=== PROBLEM REQUIREMENTS ===
Using the listing below, extract each line that has the word "property" in it.

=== DATA IN THIS EXERCISE ===
◆ ◆ ◆
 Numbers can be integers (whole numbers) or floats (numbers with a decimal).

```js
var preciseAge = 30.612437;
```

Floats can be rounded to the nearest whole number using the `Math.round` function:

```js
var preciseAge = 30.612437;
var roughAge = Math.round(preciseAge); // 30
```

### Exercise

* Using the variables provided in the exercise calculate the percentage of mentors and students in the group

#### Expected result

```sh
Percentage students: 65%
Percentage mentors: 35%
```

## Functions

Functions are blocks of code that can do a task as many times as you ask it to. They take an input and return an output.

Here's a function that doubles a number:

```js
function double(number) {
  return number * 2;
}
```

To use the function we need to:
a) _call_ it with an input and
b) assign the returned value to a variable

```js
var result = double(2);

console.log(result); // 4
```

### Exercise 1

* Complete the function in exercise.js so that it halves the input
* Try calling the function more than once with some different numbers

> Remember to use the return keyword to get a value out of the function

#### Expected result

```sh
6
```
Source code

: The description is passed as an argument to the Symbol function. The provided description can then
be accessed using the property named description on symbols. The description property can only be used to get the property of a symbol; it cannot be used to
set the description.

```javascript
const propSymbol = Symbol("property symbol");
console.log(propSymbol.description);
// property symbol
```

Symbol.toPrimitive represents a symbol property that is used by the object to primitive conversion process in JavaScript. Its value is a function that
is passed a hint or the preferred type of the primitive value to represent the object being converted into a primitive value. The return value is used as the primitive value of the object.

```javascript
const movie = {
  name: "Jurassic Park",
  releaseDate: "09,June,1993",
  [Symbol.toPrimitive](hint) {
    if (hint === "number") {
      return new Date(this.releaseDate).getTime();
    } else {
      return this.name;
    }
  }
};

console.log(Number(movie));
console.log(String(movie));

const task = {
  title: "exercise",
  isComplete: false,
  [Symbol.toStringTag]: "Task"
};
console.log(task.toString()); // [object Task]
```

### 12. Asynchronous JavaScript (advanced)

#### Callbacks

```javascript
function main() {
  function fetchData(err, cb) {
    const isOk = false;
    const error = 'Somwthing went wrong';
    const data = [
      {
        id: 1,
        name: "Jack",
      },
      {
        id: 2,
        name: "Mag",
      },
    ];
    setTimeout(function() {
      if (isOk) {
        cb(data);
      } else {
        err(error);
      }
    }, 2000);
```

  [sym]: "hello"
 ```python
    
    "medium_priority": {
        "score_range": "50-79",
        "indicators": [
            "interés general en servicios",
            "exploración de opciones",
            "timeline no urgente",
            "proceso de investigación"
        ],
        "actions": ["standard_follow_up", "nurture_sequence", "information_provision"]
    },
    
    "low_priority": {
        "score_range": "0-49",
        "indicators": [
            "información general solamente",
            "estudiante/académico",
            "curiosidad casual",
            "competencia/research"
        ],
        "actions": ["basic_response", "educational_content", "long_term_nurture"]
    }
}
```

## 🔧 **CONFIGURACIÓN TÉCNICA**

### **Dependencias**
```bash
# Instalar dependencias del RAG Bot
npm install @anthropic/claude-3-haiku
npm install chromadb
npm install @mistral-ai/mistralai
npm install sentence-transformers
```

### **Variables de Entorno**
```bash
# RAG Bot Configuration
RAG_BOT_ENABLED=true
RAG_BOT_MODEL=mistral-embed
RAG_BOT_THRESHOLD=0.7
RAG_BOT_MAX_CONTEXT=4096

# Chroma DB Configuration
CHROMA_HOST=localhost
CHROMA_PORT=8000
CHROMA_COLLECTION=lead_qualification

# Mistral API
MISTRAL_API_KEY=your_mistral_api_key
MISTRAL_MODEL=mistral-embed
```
◆ ◆ ◆
=== ANSWER ===
be accessed using the property named description on symbols. The description property can only be used to get the property of a symbol; it cannot be used to
const propSymbol = Symbol("property symbol");
// property symbol
Symbol.toPrimitive represents a symbol property that is used by the object to primitive conversion process in JavaScript. Its value is a function that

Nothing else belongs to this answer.